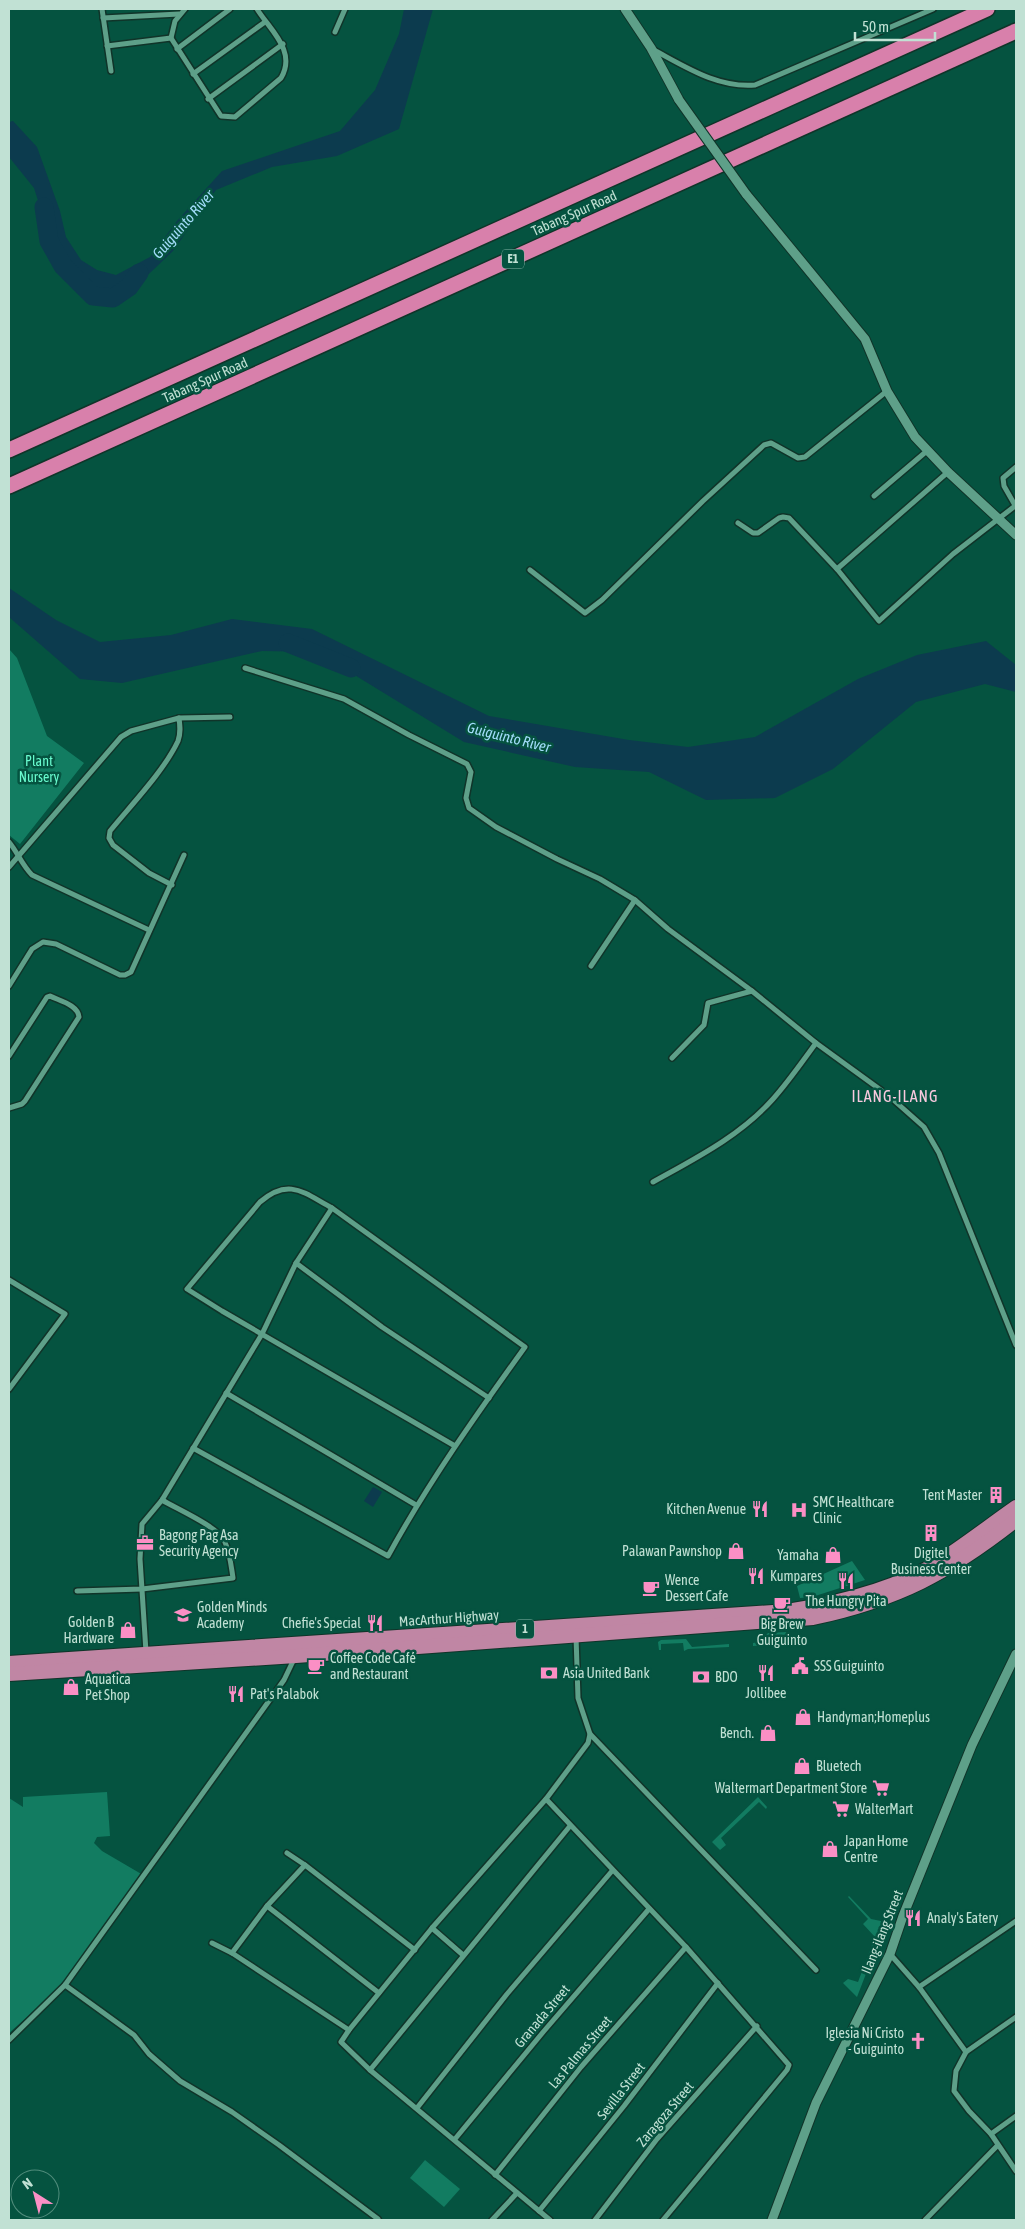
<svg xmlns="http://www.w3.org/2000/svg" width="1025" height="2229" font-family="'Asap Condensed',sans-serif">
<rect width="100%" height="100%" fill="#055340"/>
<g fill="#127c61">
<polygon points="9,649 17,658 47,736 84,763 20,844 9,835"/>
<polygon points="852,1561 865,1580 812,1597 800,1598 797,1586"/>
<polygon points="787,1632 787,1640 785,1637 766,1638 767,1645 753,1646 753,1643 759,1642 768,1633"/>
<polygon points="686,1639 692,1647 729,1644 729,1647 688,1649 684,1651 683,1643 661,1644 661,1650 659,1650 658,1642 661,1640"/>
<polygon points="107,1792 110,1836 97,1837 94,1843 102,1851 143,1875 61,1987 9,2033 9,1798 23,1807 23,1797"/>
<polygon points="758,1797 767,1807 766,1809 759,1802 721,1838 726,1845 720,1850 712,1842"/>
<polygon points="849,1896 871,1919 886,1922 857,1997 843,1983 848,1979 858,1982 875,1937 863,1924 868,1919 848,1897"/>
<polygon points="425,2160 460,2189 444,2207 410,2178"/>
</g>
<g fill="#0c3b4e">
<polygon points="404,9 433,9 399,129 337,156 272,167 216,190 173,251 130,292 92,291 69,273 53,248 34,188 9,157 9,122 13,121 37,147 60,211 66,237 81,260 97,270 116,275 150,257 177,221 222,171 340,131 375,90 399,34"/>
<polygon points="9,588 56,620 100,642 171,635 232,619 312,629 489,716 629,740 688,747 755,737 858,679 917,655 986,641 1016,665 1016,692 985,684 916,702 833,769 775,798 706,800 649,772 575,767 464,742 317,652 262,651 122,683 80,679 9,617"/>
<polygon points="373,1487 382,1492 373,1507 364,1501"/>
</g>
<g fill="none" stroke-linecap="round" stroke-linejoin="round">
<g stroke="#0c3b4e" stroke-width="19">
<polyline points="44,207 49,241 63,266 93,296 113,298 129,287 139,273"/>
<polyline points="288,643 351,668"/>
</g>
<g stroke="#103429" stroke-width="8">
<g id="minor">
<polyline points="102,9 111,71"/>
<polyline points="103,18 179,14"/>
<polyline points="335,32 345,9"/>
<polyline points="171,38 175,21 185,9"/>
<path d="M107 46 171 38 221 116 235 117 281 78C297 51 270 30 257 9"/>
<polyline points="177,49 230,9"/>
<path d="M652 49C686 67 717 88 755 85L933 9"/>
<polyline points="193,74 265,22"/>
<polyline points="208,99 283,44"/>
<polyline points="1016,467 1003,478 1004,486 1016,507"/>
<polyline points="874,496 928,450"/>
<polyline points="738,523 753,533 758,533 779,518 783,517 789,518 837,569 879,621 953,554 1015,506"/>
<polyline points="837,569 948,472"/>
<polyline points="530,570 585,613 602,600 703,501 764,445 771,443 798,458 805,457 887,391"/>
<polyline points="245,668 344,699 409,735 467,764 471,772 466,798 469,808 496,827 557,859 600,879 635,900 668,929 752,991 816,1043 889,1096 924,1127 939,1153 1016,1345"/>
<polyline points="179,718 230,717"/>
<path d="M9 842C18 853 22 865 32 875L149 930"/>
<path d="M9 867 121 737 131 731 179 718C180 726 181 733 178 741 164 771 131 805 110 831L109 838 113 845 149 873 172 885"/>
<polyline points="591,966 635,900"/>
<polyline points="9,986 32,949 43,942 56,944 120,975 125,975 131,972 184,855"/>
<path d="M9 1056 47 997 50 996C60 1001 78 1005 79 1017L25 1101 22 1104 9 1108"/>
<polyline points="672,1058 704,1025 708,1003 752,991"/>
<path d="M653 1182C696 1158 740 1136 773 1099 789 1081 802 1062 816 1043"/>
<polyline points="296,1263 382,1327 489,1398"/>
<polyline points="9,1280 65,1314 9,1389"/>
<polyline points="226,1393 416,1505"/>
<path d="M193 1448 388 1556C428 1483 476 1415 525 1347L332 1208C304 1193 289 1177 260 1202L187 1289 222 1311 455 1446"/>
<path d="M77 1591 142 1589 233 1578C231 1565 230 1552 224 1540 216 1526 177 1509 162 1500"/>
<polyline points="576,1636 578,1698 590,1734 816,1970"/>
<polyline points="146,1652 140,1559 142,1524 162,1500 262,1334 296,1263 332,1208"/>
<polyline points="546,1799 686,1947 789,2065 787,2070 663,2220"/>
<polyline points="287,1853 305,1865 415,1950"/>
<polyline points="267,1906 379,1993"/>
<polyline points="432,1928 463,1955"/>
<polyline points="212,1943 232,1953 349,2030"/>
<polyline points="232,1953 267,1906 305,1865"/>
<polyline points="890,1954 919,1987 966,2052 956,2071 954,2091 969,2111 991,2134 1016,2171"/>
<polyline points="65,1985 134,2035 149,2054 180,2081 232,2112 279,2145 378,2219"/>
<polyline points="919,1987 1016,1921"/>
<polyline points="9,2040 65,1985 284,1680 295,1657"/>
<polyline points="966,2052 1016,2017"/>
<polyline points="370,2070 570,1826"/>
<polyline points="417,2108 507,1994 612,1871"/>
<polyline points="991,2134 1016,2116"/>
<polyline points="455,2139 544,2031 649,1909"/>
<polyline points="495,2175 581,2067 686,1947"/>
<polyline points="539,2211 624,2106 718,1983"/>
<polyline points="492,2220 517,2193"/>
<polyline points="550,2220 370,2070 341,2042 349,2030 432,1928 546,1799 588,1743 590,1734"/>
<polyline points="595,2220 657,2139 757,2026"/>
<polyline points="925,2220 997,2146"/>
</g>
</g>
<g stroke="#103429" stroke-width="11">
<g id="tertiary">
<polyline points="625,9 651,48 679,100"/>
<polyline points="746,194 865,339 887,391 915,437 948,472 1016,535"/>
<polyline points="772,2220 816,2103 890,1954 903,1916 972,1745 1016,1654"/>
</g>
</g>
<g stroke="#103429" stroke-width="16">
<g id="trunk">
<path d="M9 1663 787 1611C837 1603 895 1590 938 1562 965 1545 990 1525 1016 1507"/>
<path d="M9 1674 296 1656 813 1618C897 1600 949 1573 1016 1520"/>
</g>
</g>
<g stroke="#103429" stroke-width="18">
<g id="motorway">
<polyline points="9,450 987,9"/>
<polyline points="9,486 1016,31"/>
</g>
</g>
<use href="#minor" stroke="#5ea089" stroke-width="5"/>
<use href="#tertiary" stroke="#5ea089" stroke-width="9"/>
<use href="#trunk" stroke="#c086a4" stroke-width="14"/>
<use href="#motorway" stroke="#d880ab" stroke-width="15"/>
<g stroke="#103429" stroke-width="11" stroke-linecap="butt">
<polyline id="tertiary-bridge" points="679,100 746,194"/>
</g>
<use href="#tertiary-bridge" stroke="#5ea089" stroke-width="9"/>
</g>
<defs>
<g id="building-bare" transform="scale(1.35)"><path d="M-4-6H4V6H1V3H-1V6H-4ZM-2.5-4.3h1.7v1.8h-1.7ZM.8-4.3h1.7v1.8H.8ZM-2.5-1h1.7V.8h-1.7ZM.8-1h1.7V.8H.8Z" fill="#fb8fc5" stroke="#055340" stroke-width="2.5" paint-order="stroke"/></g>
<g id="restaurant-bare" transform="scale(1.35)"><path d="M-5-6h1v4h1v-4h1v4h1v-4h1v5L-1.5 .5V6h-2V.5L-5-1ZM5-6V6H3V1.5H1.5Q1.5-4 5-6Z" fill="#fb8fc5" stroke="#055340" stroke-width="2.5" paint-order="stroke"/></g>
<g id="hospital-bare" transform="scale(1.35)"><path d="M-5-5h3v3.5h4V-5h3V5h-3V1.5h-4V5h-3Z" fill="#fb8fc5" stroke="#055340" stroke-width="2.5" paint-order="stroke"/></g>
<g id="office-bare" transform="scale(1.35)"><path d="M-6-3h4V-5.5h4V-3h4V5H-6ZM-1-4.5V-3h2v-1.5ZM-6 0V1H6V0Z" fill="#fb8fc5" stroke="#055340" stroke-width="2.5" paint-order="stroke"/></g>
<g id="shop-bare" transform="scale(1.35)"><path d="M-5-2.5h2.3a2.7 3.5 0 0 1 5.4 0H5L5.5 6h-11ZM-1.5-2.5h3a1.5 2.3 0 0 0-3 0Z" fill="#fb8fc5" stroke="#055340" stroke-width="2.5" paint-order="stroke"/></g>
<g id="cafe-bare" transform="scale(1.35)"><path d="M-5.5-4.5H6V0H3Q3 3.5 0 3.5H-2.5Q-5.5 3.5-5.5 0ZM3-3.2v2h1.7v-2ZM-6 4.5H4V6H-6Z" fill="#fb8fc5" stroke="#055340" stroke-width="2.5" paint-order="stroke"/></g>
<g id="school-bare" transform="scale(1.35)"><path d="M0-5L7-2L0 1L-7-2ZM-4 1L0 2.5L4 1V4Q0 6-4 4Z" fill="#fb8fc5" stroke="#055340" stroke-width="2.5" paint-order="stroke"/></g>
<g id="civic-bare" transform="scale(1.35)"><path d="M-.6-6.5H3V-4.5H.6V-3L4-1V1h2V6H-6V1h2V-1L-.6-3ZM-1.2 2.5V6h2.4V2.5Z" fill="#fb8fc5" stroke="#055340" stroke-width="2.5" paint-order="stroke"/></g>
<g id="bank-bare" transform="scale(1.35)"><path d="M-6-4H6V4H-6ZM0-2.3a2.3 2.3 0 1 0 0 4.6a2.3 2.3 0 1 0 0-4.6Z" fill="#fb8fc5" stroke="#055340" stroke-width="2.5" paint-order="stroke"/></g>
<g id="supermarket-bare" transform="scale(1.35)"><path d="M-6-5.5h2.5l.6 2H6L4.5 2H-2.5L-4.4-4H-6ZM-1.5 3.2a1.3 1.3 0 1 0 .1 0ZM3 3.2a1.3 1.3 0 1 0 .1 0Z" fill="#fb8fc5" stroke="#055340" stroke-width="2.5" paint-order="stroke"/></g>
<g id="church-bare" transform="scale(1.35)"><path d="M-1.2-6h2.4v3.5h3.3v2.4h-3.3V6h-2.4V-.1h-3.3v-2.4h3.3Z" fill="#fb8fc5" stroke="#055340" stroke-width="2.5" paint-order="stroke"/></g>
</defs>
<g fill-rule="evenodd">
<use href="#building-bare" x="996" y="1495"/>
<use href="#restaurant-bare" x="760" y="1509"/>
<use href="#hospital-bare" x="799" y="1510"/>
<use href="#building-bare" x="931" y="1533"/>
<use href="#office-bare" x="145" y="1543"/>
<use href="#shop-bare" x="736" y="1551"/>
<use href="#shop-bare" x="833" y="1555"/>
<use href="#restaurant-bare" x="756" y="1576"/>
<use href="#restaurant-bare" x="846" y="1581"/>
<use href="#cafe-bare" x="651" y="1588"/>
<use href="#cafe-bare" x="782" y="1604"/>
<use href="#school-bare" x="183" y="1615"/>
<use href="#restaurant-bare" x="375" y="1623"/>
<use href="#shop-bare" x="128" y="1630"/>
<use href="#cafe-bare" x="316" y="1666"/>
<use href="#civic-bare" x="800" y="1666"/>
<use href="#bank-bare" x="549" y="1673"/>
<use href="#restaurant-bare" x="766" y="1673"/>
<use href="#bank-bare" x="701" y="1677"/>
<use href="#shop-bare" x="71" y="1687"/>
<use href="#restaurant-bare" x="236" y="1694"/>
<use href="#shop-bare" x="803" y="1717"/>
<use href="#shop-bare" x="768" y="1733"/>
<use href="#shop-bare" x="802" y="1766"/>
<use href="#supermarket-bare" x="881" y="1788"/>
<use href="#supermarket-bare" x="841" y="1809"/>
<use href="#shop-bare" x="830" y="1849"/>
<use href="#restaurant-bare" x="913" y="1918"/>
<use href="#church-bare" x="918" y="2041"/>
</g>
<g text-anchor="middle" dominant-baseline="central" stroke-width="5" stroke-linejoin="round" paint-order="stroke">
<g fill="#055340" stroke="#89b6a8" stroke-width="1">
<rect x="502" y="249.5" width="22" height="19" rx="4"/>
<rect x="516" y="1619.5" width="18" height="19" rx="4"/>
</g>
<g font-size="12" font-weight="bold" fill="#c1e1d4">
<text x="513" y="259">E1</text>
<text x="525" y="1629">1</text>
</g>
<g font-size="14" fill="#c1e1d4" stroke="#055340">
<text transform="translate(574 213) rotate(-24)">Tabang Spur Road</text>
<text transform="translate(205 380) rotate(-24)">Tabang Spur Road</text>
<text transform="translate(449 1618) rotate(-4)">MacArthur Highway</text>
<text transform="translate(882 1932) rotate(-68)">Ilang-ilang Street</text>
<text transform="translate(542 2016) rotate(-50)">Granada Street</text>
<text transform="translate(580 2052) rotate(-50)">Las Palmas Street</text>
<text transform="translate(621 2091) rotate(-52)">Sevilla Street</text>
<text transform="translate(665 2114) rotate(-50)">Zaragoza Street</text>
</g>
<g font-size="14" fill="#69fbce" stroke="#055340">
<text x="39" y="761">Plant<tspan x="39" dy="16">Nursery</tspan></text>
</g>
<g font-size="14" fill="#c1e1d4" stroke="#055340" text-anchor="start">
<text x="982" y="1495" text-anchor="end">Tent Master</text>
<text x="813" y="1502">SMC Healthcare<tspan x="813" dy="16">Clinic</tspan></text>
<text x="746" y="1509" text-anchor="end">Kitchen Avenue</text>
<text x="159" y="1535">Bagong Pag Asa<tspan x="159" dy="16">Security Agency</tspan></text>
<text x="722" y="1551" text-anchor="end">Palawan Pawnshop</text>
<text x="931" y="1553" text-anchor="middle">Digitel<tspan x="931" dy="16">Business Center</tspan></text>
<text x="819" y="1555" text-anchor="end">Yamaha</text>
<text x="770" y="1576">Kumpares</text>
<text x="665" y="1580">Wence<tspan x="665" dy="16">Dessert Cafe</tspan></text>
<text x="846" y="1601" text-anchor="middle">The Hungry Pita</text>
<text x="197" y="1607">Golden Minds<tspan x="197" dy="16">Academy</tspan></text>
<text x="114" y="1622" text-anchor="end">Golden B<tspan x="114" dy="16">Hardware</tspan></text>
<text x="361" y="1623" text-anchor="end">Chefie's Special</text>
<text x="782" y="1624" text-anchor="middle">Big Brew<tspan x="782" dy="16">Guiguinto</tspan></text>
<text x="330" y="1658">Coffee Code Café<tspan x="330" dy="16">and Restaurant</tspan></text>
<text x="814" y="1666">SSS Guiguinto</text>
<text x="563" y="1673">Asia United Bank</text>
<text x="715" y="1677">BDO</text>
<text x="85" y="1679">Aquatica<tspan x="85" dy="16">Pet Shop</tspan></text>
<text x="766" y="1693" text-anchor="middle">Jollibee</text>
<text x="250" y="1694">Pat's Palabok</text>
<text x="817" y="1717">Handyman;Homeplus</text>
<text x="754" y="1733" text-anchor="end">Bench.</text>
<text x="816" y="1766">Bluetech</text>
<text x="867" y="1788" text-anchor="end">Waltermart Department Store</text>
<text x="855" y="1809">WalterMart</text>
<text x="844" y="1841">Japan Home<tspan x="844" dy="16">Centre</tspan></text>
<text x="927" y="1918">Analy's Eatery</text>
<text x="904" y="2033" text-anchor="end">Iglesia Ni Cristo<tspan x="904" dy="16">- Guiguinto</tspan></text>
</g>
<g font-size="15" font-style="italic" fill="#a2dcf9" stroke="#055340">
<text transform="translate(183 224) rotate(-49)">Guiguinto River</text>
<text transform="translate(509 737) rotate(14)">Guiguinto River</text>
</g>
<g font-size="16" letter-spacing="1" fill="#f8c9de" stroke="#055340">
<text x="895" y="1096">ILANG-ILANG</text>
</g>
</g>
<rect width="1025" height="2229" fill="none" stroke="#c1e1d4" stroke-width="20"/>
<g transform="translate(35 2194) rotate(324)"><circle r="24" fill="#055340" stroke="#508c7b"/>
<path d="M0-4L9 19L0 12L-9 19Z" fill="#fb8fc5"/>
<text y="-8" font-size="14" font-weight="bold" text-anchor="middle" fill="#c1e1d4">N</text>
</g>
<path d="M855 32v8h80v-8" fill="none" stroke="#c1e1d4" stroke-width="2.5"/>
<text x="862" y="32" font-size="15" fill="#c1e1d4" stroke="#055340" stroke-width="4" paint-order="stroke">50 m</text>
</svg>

Try it
Check each line of the entries above, and show every one holding the word "weight".

Answer space
<g font-size="12" font-weight="bold" fill="#c1e1d4">
<text y="-8" font-size="14" font-weight="bold" text-anchor="middle" fill="#c1e1d4">N</text>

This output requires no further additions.